Ungarn: Preisbremse für Eier und Kartoffel

09. Nov. 2022 · Lesedauer 2 min

Der Preisstopp in Ungarn für Grundnahrungsmittel wird auf Eier und Kartoffeln ausgedehnt, hat Kanzleiminister Gergely Gulyás am Mittwoch bei einer Pressekonferenz in Budapest erklärt.

Bisher betraf die Deckelung Zucker, Mehl, Milch, Sonnenblumenöl, Schweine- und Hühnerfleisch aus heimischer Produktion. Mit diesem Schritt soll die Inflation gesenkt werden, die im Oktober bei Lebensmitteln auf 40 Prozent anstieg.

Darüber hinaus hatte die Regierung von Ministerpräsident Viktor Orban den Höchstpreis für Benzin (Super 95 und Diesel) schon vor einem Jahr mit 480 Forint (1,20 Euro) festgesetzt. Die Regelung gilt inzwischen nur mehr noch für Fahrzeuge, die auf Privatpersonen im Inland zugelassen sind.

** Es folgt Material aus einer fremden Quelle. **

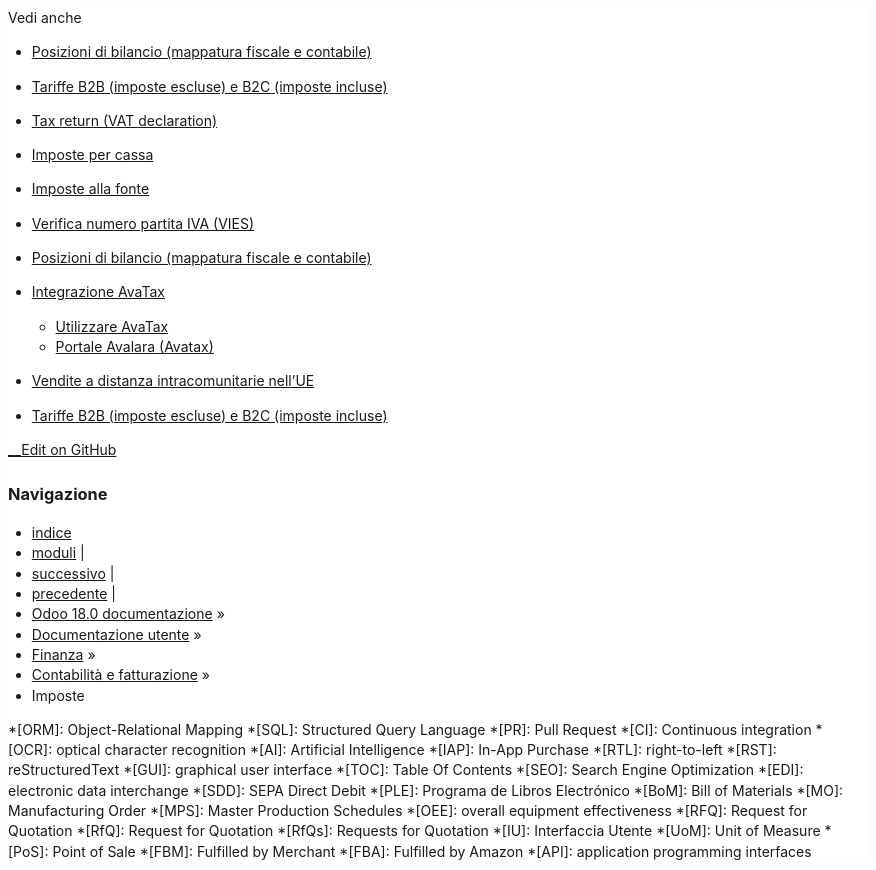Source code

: 


Vedi anche

  * [Posizioni di bilancio (mappatura fiscale e contabile)](taxes/fiscal_positions.html)

  * [Tariffe B2B (imposte escluse) e B2C (imposte incluse)](taxes/B2B_B2C.html)

  * [Tax return (VAT declaration)](reporting/tax_returns.html)




  * [Imposte per cassa](taxes/cash_basis.html)
  * [Imposte alla fonte](taxes/retention.html)
  * [Verifica numero partita IVA (VIES)](taxes/vat_verification.html)
  * [Posizioni di bilancio (mappatura fiscale e contabile)](taxes/fiscal_positions.html)
  * [Integrazione AvaTax](taxes/avatax.html)
    * [Utilizzare AvaTax](taxes/avatax/avatax_use.html)
    * [Portale Avalara (Avatax)](taxes/avatax/avalara_portal.html)
  * [Vendite a distanza intracomunitarie nell’UE](taxes/eu_distance_selling.html)
  * [Tariffe B2B (imposte escluse) e B2C (imposte incluse)](taxes/B2B_B2C.html)



[ __Edit on GitHub](https://github.com/odoo/documentation/edit/18.0/content/applications/finance/accounting/taxes.rst)

### Navigazione

  * [indice](../../../genindex.html "Indice generale")
  * [moduli](../../../py-modindex.html "Indice del modulo Python") |
  * [successivo](taxes/cash_basis.html "Imposte per cassa") |
  * [precedente](get_started/tax_units.html "Unità fiscali") |
  * [Odoo 18.0 documentazione](../../../index-2.html) »
  * [Documentazione utente](../../../applications.html) »
  * [Finanza](../../finance.html) »
  * [Contabilità e fatturazione](../accounting.html) »
  * Imposte


  *[ORM]: Object-Relational Mapping
  *[SQL]: Structured Query Language
  *[PR]: Pull Request
  *[CI]: Continuous integration
  *[OCR]: optical character recognition
  *[AI]: Artificial Intelligence
  *[IAP]: In-App Purchase
  *[RTL]: right-to-left
  *[RST]: reStructuredText
  *[GUI]: graphical user interface
  *[TOC]: Table Of Contents
  *[SEO]: Search Engine Optimization
  *[EDI]: electronic data interchange
  *[SDD]: SEPA Direct Debit
  *[PLE]: Programa de Libros Electrónico
  *[BoM]: Bill of Materials
  *[MO]: Manufacturing Order
  *[MPS]: Master Production Schedules
  *[OEE]: overall equipment effectiveness
  *[RFQ]: Request for Quotation
  *[RfQ]: Request for Quotation
  *[RfQs]: Requests for Quotation
  *[IU]: Interfaccia Utente
  *[UoM]: Unit of Measure
  *[PoS]: Point of Sale
  *[FBM]: Fulfilled by Merchant
  *[FBA]: Fulfilled by Amazon
  *[API]: application programming interfaces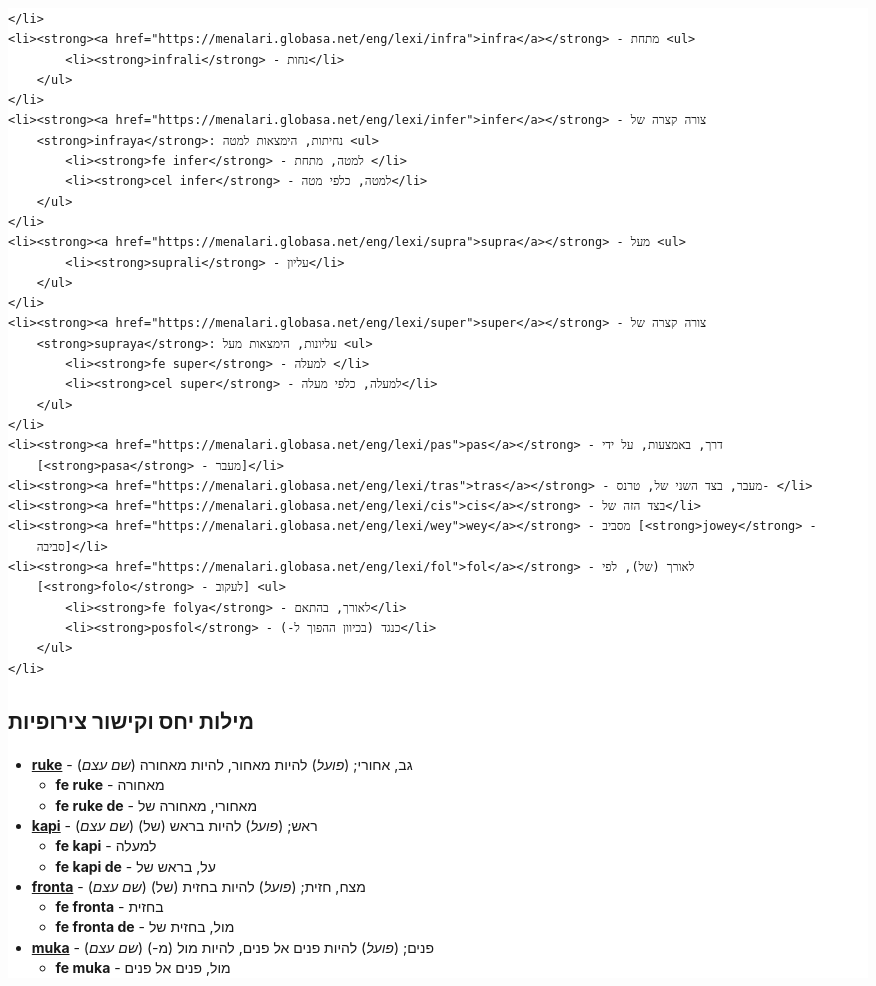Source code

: 	</li>
	<li><strong><a href="https://menalari.globasa.net/eng/lexi/infra">infra</a></strong> - מתחת <ul>
			<li><strong>infrali</strong> - נחות</li>
		</ul>
	</li>
	<li><strong><a href="https://menalari.globasa.net/eng/lexi/infer">infer</a></strong> - צורה קצרה של
		<strong>infraya</strong>: נחיתות, הימצאות למטה <ul>
			<li><strong>fe infer</strong> - למטה, מתחת </li>
			<li><strong>cel infer</strong> - למטה, כלפי מטה</li>
		</ul>
	</li>
	<li><strong><a href="https://menalari.globasa.net/eng/lexi/supra">supra</a></strong> - מעל <ul>
			<li><strong>suprali</strong> - עליון</li>
		</ul>
	</li>
	<li><strong><a href="https://menalari.globasa.net/eng/lexi/super">super</a></strong> - צורה קצרה של
		<strong>supraya</strong>: עליונות, הימצאות מעל <ul>
			<li><strong>fe super</strong> - למעלה </li>
			<li><strong>cel super</strong> - למעלה, כלפי מעלה</li>
		</ul>
	</li>
	<li><strong><a href="https://menalari.globasa.net/eng/lexi/pas">pas</a></strong> - דרך, באמצעות, על ידי
		[<strong>pasa</strong> - מעבר]</li>
	<li><strong><a href="https://menalari.globasa.net/eng/lexi/tras">tras</a></strong> - מעבר, בצד השני של, טרנס- </li>
	<li><strong><a href="https://menalari.globasa.net/eng/lexi/cis">cis</a></strong> - בצד הזה של</li>
	<li><strong><a href="https://menalari.globasa.net/eng/lexi/wey">wey</a></strong> - מסביב [<strong>jowey</strong> -
		סביבה]</li>
	<li><strong><a href="https://menalari.globasa.net/eng/lexi/fol">fol</a></strong> - לאורך (של), לפי
		[<strong>folo</strong> - לעקוב] <ul>
			<li><strong>fe folya</strong> - לאורך, בהתאם</li>
			<li><strong>posfol</strong> - כנגד (בכיוון ההפוך ל-)</li>
		</ul>
	</li>
</ul>
<h2>מילות יחס וקישור צירופיות</h2>
<ul>
	<li><strong><a href="https://menalari.globasa.net/eng/lexi/ruke">ruke</a></strong> - (<em>שם עצם</em>) גב, אחורי;
		(<em>פועל</em>) להיות מאחור, להיות מאחורה <ul>
			<li><strong>fe ruke</strong> - מאחורה</li>
			<li><strong>fe ruke de</strong> - מאחורי, מאחורה של</li>
		</ul>
	</li>
	<li><strong><a href="https://menalari.globasa.net/eng/lexi/kapi">kapi</a></strong> - (<em>שם עצם</em>) ראש;
		(<em>פועל</em>) להיות בראש (של) <ul>
			<li><strong>fe kapi</strong> - למעלה</li>
			<li><strong>fe kapi de</strong> - על, בראש של</li>
		</ul>
	</li>
	<li><strong><a href="https://menalari.globasa.net/eng/lexi/fronta">fronta</a></strong> - (<em>שם עצם</em>) מצח,
		חזית; (<em>פועל</em>) להיות בחזית (של) <ul>
			<li><strong>fe fronta</strong> - בחזית</li>
			<li><strong>fe fronta de</strong> - מול, בחזית של</li>
		</ul>
	</li>
	<li><strong><a href="https://menalari.globasa.net/eng/lexi/muka">muka</a></strong> - (<em>שם עצם</em>) פנים;
		(<em>פועל</em>) להיות פנים אל פנים, להיות מול (מ-) <ul>
			<li><strong>fe muka</strong> - מול, פנים אל פנים</li>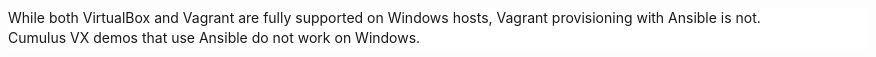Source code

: <td><p>While both VirtualBox and Vagrant are fully supported on Windows hosts, Vagrant provisioning with Ansible is not.<br />
Cumulus VX demos that use Ansible do not work on Windows.</p></td>
</tr>
</tbody>
</table>

<article id="html-search-results" class="ht-content" style="display: none;">

</article>

<footer id="ht-footer">

</footer>
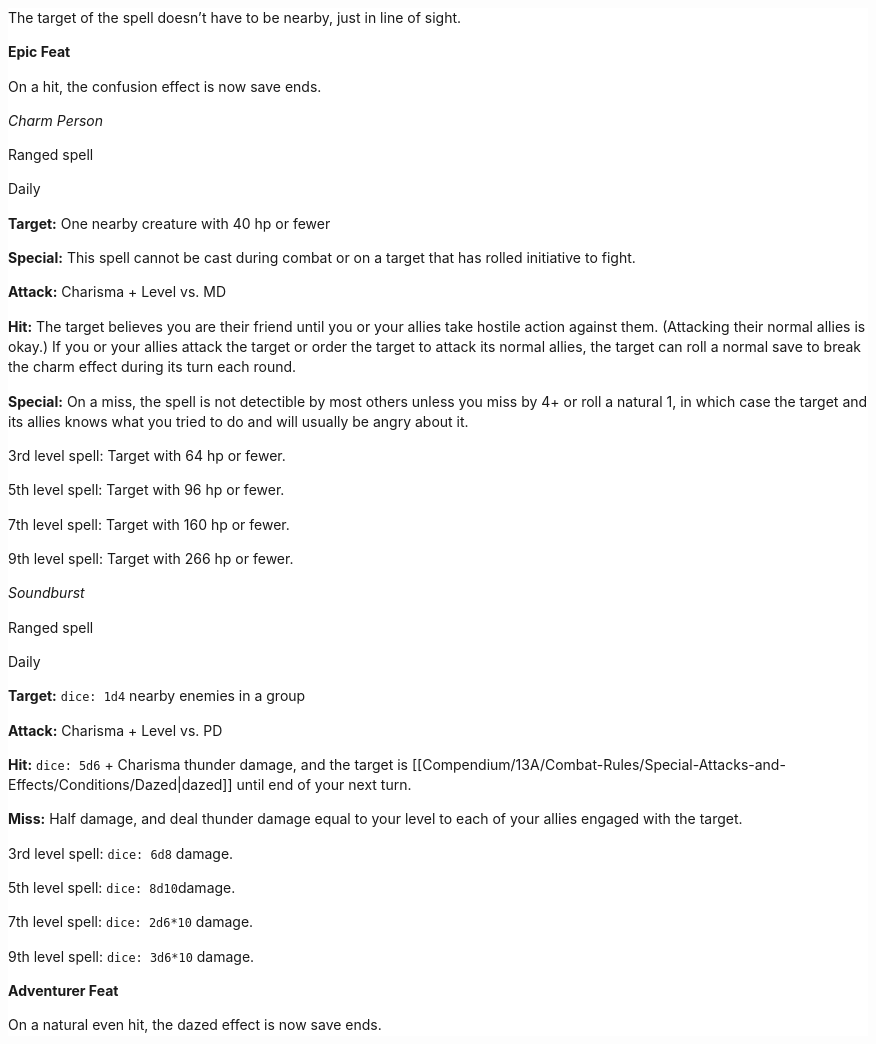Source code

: The target of the spell doesn’t have to be nearby, just in line of sight.

**Epic Feat**

On a hit, the confusion effect is now save ends.

*Charm Person*

Ranged spell

Daily

**Target:** One nearby creature with 40 hp or fewer

**Special:** This spell cannot be cast during combat or on a target that has rolled initiative to fight.

**Attack:** Charisma + Level vs. MD

**Hit:** The target believes you are their friend until you or your allies take hostile action against them. (Attacking their normal allies is okay.) If you or your allies attack the target or order the target to attack its normal allies, the target can roll a normal save to break the charm effect during its turn each round.

**Special:** On a miss, the spell is not detectible by most others unless you miss by 4+ or roll a natural 1, in which case the target and its allies knows what you tried to do and will usually be angry about it.

3rd level spell: Target with 64 hp or fewer.

5th level spell: Target with 96 hp or fewer.

7th level spell: Target with 160 hp or fewer.

9th level spell: Target with 266 hp or fewer.

*Soundburst*

Ranged spell

Daily

**Target:** `dice: 1d4` nearby enemies in a group

**Attack:** Charisma + Level vs. PD

**Hit:** `dice: 5d6` + Charisma thunder damage, and the target is [[Compendium/13A/Combat-Rules/Special-Attacks-and-Effects/Conditions/Dazed|dazed]] until end of your next turn.

**Miss:** Half damage, and deal thunder damage equal to your level to each of your allies engaged with the target.

3rd level spell: `dice: 6d8` damage.

5th level spell: `dice: 8d10`damage.

7th level spell: `dice: 2d6*10` damage.

9th level spell: `dice: 3d6*10` damage.

**Adventurer Feat**

On a natural even hit, the dazed effect is now save ends.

Extraprofit-Steuer verhängt

Im Interesse weiterer Einnahmen für die Staatskasse verhängte die rechtsnationale Regierung zudem eine Extraprofit-Steuer für Energie liefernde Kraftwerke, die laut Gulyás heuer und im kommenden Jahr jeweils 40 Milliarden Forint (99,81 Mio. Euro) Einnahmen sichern soll.

Der Minister bezeichnete die "Sanktionsinflation" als das größte Problem, sodass Ungarn das neunte EU-Sanktionspaket gegenüber Russland nicht unterstützen werde. Im Zusammenhang mit dem Zugriff Ungarns auf die wegen der seitens der EU beanstandeten Mängel hinsichtlich Rechtsstaatlichkeit zurückgehaltenen Gelder aus dem Wiederaufbaufonds betonte Gulyás, dass alle Brüsseler Forderungen erfüllt wurden. Die neue Besorgnis der Kommission hinsichtlich der Unabhängigkeit der Richter bezeichnete der Minister als "unbegründet". Doch auch hier würde das Ersuchen der Union hinsichtlich der Stärkung der Kompetenzen des Landesrates der Richter erfüllt.

NATO-Betritt von Schweden und Finnland ruht

Hinsichtlich des Termins der Ratifizierung des NATO-Betritts von Finnland und Schweden durch das ungarische Parlament betonte Gulyás erneut das Bemühen, die Ratifizierung noch heuer im Parlament zu verabschieden. Doch das Parlament sei wegen der Brüsseler Forderungen sehr belastet. Ungarn ist das einzige EU-Land, das gemeinsam mit der Türkei der Ratifizierung noch nicht zustimmte.